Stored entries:
----------

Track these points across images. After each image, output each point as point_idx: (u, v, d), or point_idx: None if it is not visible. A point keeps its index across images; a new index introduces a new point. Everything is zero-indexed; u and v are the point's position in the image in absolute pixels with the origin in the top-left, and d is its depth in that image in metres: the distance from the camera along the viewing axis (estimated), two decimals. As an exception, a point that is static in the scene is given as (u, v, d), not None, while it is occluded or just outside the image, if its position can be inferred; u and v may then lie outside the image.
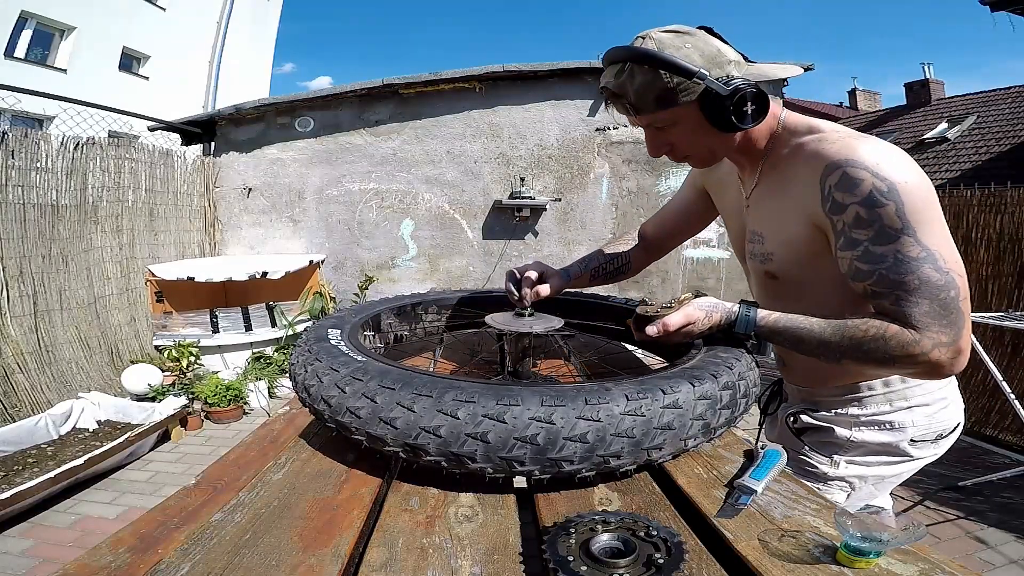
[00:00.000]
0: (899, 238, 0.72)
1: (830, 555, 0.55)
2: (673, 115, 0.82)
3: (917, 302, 0.72)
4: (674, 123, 0.84)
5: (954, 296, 0.72)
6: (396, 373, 0.73)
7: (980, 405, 3.15)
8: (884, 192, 0.71)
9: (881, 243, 0.73)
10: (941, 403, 0.93)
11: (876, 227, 0.73)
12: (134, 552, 0.58)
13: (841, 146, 0.76)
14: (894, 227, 0.72)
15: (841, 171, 0.74)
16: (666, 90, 0.79)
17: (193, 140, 5.02)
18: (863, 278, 0.76)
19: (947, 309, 0.72)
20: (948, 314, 0.72)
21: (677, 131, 0.85)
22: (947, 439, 0.96)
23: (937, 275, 0.72)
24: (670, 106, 0.81)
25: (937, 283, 0.72)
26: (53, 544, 2.15)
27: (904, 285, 0.73)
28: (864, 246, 0.75)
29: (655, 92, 0.79)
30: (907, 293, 0.73)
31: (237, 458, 0.83)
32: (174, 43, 14.50)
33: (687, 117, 0.82)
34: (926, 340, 0.73)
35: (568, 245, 5.05)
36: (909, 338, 0.73)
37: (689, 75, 0.77)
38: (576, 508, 0.66)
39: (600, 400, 0.66)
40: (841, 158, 0.75)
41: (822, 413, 0.98)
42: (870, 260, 0.74)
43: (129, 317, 3.82)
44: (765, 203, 0.91)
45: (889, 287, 0.74)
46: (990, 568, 2.01)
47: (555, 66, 4.73)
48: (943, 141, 10.13)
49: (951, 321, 0.72)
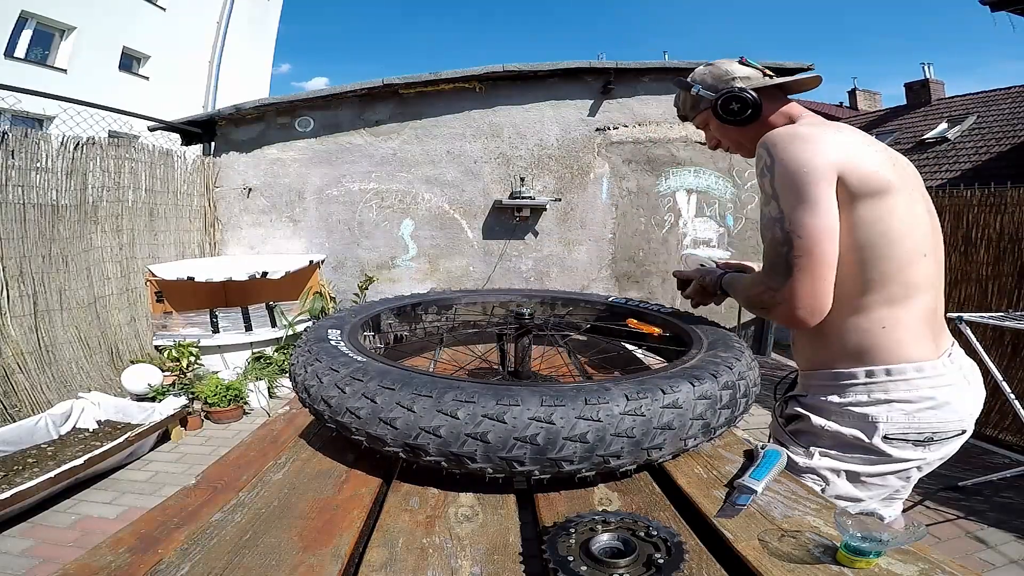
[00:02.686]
0: (769, 202, 0.91)
1: (830, 555, 0.55)
2: (702, 118, 1.12)
3: (767, 254, 0.92)
4: (706, 123, 1.12)
5: (786, 252, 0.88)
6: (396, 373, 0.73)
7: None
8: (768, 166, 0.91)
9: (764, 204, 0.93)
10: (927, 403, 0.90)
11: (763, 193, 0.93)
12: (134, 552, 0.58)
13: (772, 132, 0.94)
14: (768, 193, 0.91)
15: (758, 149, 0.95)
16: (693, 100, 1.11)
17: (193, 140, 5.02)
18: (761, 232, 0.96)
19: (780, 260, 0.89)
20: (780, 265, 0.89)
21: (712, 128, 1.12)
22: (943, 444, 0.92)
23: (780, 234, 0.88)
24: (697, 112, 1.12)
25: (778, 239, 0.89)
26: (53, 544, 2.15)
27: (765, 239, 0.93)
28: (761, 208, 0.95)
29: (685, 103, 1.14)
30: (766, 244, 0.93)
31: (237, 458, 0.83)
32: (174, 43, 14.49)
33: (710, 118, 1.10)
34: (764, 285, 0.93)
35: (568, 245, 5.05)
36: (758, 279, 0.95)
37: (688, 88, 1.10)
38: (576, 508, 0.66)
39: (600, 400, 0.66)
40: (761, 140, 0.94)
41: (806, 400, 0.99)
42: (761, 217, 0.95)
43: (129, 317, 3.82)
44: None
45: (763, 239, 0.95)
46: (990, 568, 2.01)
47: (555, 66, 4.73)
48: (943, 141, 10.13)
49: (780, 271, 0.89)
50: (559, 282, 5.04)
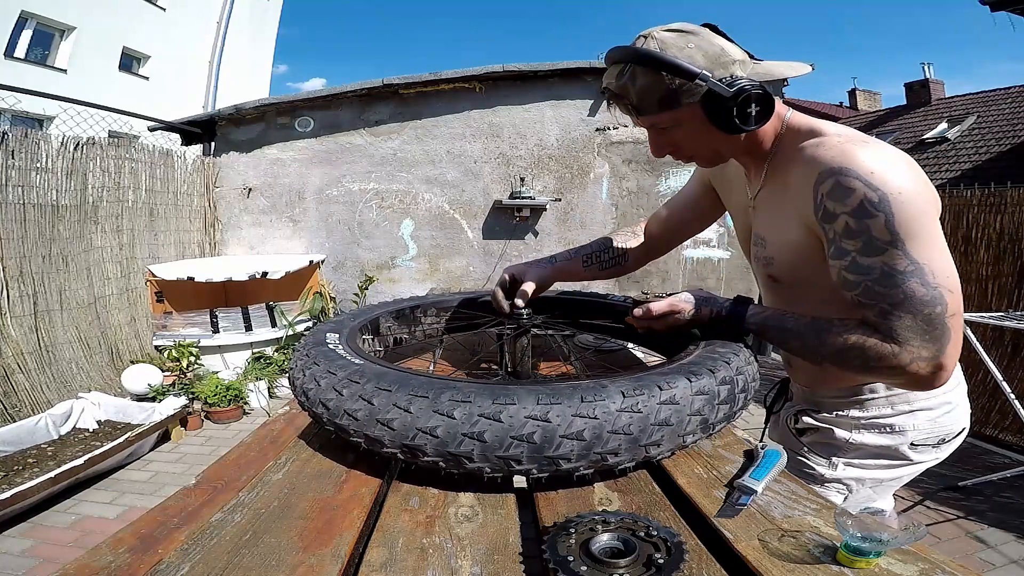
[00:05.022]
0: (887, 250, 0.71)
1: (830, 555, 0.55)
2: (676, 117, 0.80)
3: (900, 316, 0.72)
4: (677, 124, 0.82)
5: (940, 312, 0.71)
6: (393, 375, 0.72)
7: (980, 405, 3.14)
8: (875, 203, 0.70)
9: (869, 255, 0.72)
10: (945, 407, 0.92)
11: (864, 238, 0.72)
12: (134, 552, 0.58)
13: (836, 152, 0.74)
14: (883, 239, 0.71)
15: (834, 179, 0.73)
16: (669, 92, 0.77)
17: (193, 140, 5.02)
18: (850, 288, 0.75)
19: (931, 324, 0.71)
20: (932, 329, 0.71)
21: (681, 132, 0.83)
22: (950, 444, 0.94)
23: (924, 290, 0.71)
24: (673, 108, 0.79)
25: (923, 298, 0.71)
26: (53, 544, 2.15)
27: (889, 298, 0.72)
28: (852, 256, 0.74)
29: (658, 94, 0.78)
30: (891, 306, 0.72)
31: (237, 458, 0.83)
32: (174, 43, 14.50)
33: (690, 118, 0.80)
34: (905, 354, 0.72)
35: (568, 245, 5.04)
36: (888, 351, 0.73)
37: (691, 77, 0.75)
38: (576, 508, 0.66)
39: (596, 397, 0.66)
40: (835, 165, 0.73)
41: (823, 414, 0.97)
42: (857, 271, 0.74)
43: (129, 317, 3.82)
44: (768, 206, 0.90)
45: (874, 299, 0.73)
46: (990, 568, 2.01)
47: (555, 66, 4.73)
48: (943, 141, 10.13)
49: (934, 337, 0.72)
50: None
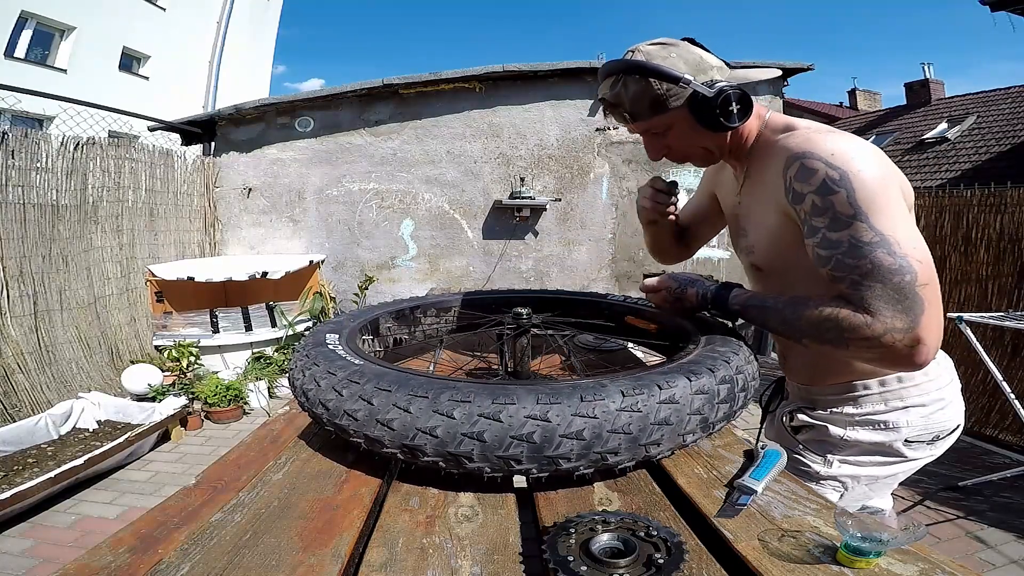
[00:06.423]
0: (852, 223, 0.74)
1: (830, 555, 0.55)
2: (666, 120, 0.88)
3: (870, 285, 0.74)
4: (668, 127, 0.89)
5: (909, 280, 0.72)
6: (392, 375, 0.72)
7: (980, 405, 3.14)
8: (836, 180, 0.74)
9: (836, 229, 0.76)
10: (938, 404, 0.93)
11: (830, 214, 0.76)
12: (134, 552, 0.58)
13: (802, 139, 0.81)
14: (846, 213, 0.74)
15: (799, 163, 0.79)
16: (657, 97, 0.85)
17: (193, 140, 5.02)
18: (823, 264, 0.78)
19: (901, 293, 0.72)
20: (903, 299, 0.72)
21: (672, 134, 0.90)
22: (945, 440, 0.96)
23: (891, 259, 0.72)
24: (663, 111, 0.86)
25: (890, 267, 0.72)
26: (53, 544, 2.15)
27: (858, 269, 0.74)
28: (822, 233, 0.77)
29: (648, 99, 0.85)
30: (861, 277, 0.74)
31: (237, 458, 0.83)
32: (174, 43, 14.49)
33: (679, 120, 0.88)
34: (878, 324, 0.73)
35: (568, 245, 5.05)
36: (860, 321, 0.74)
37: (676, 81, 0.83)
38: (576, 508, 0.66)
39: (596, 396, 0.66)
40: (800, 151, 0.79)
41: (818, 411, 0.98)
42: (828, 246, 0.77)
43: (129, 317, 3.82)
44: (748, 199, 0.97)
45: (845, 271, 0.76)
46: (990, 568, 2.01)
47: (555, 66, 4.73)
48: (943, 141, 10.12)
49: (906, 307, 0.72)
50: (559, 282, 5.04)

----------

WORK REQUEST:
Every record must be copied exactly, with the pictures left out.

RESULT OF THE EXERCISE:
Track these points across images. After each image, output each point as point_idx: (u, v, d), or point_idx: None if it is not visible. A point keeps its index across images; a new index introduces a new point. Everything is zero-indexed; u and v are the point's position in the image in absolute pixels with the origin in the top-left, and d is its depth in that image in metres: the distance from the camera along the viewing axis (estimated), two decimals. As an exception, a point that is static in the scene is given as (u, v, d), not None, while it is occluded or just outside the image, if its position can be inferred; u and v may then lie outside the image.
[00:00.000]
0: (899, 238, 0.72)
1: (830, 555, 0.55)
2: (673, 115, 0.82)
3: (917, 302, 0.72)
4: (674, 123, 0.84)
5: (954, 296, 0.72)
6: (396, 373, 0.73)
7: (980, 405, 3.15)
8: (884, 192, 0.71)
9: (881, 243, 0.73)
10: (941, 403, 0.93)
11: (876, 227, 0.73)
12: (134, 552, 0.58)
13: (841, 146, 0.76)
14: (894, 227, 0.72)
15: (841, 171, 0.74)
16: (666, 90, 0.79)
17: (193, 140, 5.02)
18: (863, 278, 0.76)
19: (947, 309, 0.72)
20: (948, 314, 0.72)
21: (677, 131, 0.85)
22: (947, 439, 0.96)
23: (937, 275, 0.72)
24: (670, 106, 0.81)
25: (937, 283, 0.72)
26: (53, 544, 2.15)
27: (904, 285, 0.73)
28: (864, 246, 0.75)
29: (655, 92, 0.79)
30: (907, 293, 0.73)
31: (237, 458, 0.83)
32: (174, 43, 14.50)
33: (687, 117, 0.82)
34: (926, 340, 0.73)
35: (568, 245, 5.05)
36: (909, 338, 0.73)
37: (689, 75, 0.77)
38: (576, 508, 0.66)
39: (600, 400, 0.66)
40: (841, 158, 0.75)
41: (822, 413, 0.98)
42: (870, 260, 0.74)
43: (129, 317, 3.82)
44: (765, 203, 0.91)
45: (889, 287, 0.74)
46: (990, 568, 2.01)
47: (555, 66, 4.73)
48: (943, 141, 10.13)
49: (951, 321, 0.72)
[00:02.686]
0: (769, 202, 0.91)
1: (830, 555, 0.55)
2: (702, 118, 1.12)
3: (767, 254, 0.92)
4: (706, 123, 1.12)
5: (786, 252, 0.88)
6: (396, 373, 0.73)
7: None
8: (768, 166, 0.91)
9: (764, 204, 0.93)
10: (927, 403, 0.90)
11: (763, 193, 0.93)
12: (134, 552, 0.58)
13: (772, 132, 0.94)
14: (768, 193, 0.91)
15: (758, 149, 0.95)
16: (693, 100, 1.11)
17: (193, 140, 5.02)
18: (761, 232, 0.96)
19: (780, 260, 0.89)
20: (780, 265, 0.89)
21: (712, 128, 1.12)
22: (943, 444, 0.92)
23: (780, 234, 0.88)
24: (697, 112, 1.12)
25: (778, 239, 0.89)
26: (53, 544, 2.15)
27: (765, 239, 0.93)
28: (761, 208, 0.95)
29: (685, 103, 1.14)
30: (766, 244, 0.93)
31: (237, 458, 0.83)
32: (174, 43, 14.49)
33: (710, 118, 1.10)
34: (764, 285, 0.93)
35: (568, 245, 5.05)
36: (758, 279, 0.95)
37: (688, 88, 1.10)
38: (576, 508, 0.66)
39: (600, 400, 0.66)
40: (761, 140, 0.94)
41: (806, 400, 0.99)
42: (761, 217, 0.95)
43: (129, 317, 3.82)
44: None
45: (763, 239, 0.95)
46: (990, 568, 2.01)
47: (555, 66, 4.73)
48: (943, 141, 10.13)
49: (780, 271, 0.89)
50: (559, 282, 5.04)
[00:05.022]
0: (887, 250, 0.71)
1: (830, 555, 0.55)
2: (676, 117, 0.80)
3: (900, 316, 0.72)
4: (677, 124, 0.82)
5: (940, 312, 0.71)
6: (393, 375, 0.72)
7: (980, 405, 3.14)
8: (875, 203, 0.70)
9: (869, 255, 0.72)
10: (945, 407, 0.92)
11: (864, 238, 0.72)
12: (134, 552, 0.58)
13: (836, 152, 0.74)
14: (883, 239, 0.71)
15: (834, 179, 0.73)
16: (669, 92, 0.77)
17: (193, 140, 5.02)
18: (850, 288, 0.75)
19: (931, 324, 0.71)
20: (932, 329, 0.71)
21: (681, 132, 0.83)
22: (950, 444, 0.94)
23: (924, 290, 0.71)
24: (673, 108, 0.79)
25: (923, 298, 0.71)
26: (53, 544, 2.15)
27: (889, 298, 0.72)
28: (852, 256, 0.74)
29: (658, 94, 0.78)
30: (891, 306, 0.72)
31: (237, 458, 0.83)
32: (174, 43, 14.50)
33: (690, 118, 0.80)
34: (905, 354, 0.72)
35: (568, 245, 5.04)
36: (888, 351, 0.73)
37: (691, 77, 0.75)
38: (576, 508, 0.66)
39: (596, 397, 0.66)
40: (835, 165, 0.73)
41: (823, 414, 0.97)
42: (857, 271, 0.74)
43: (129, 317, 3.82)
44: (768, 206, 0.90)
45: (874, 299, 0.73)
46: (990, 568, 2.01)
47: (555, 66, 4.73)
48: (943, 141, 10.13)
49: (934, 337, 0.72)
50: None
[00:06.423]
0: (852, 223, 0.74)
1: (830, 555, 0.55)
2: (666, 120, 0.88)
3: (870, 285, 0.74)
4: (668, 127, 0.89)
5: (909, 280, 0.72)
6: (392, 375, 0.72)
7: (980, 405, 3.14)
8: (836, 180, 0.74)
9: (836, 229, 0.76)
10: (938, 404, 0.93)
11: (830, 214, 0.76)
12: (134, 552, 0.58)
13: (802, 139, 0.81)
14: (846, 213, 0.74)
15: (799, 163, 0.79)
16: (657, 97, 0.85)
17: (193, 140, 5.02)
18: (823, 264, 0.78)
19: (901, 293, 0.72)
20: (903, 299, 0.72)
21: (672, 134, 0.90)
22: (945, 440, 0.96)
23: (891, 259, 0.72)
24: (663, 111, 0.86)
25: (890, 267, 0.72)
26: (53, 544, 2.15)
27: (858, 269, 0.74)
28: (822, 233, 0.77)
29: (648, 99, 0.85)
30: (861, 277, 0.74)
31: (237, 458, 0.83)
32: (174, 43, 14.49)
33: (679, 120, 0.88)
34: (878, 324, 0.73)
35: (568, 245, 5.05)
36: (860, 321, 0.74)
37: (676, 81, 0.83)
38: (576, 508, 0.66)
39: (596, 396, 0.66)
40: (800, 151, 0.79)
41: (818, 411, 0.98)
42: (828, 246, 0.77)
43: (129, 317, 3.82)
44: (748, 199, 0.97)
45: (845, 271, 0.76)
46: (990, 568, 2.01)
47: (555, 66, 4.73)
48: (943, 141, 10.12)
49: (906, 307, 0.72)
50: (559, 282, 5.04)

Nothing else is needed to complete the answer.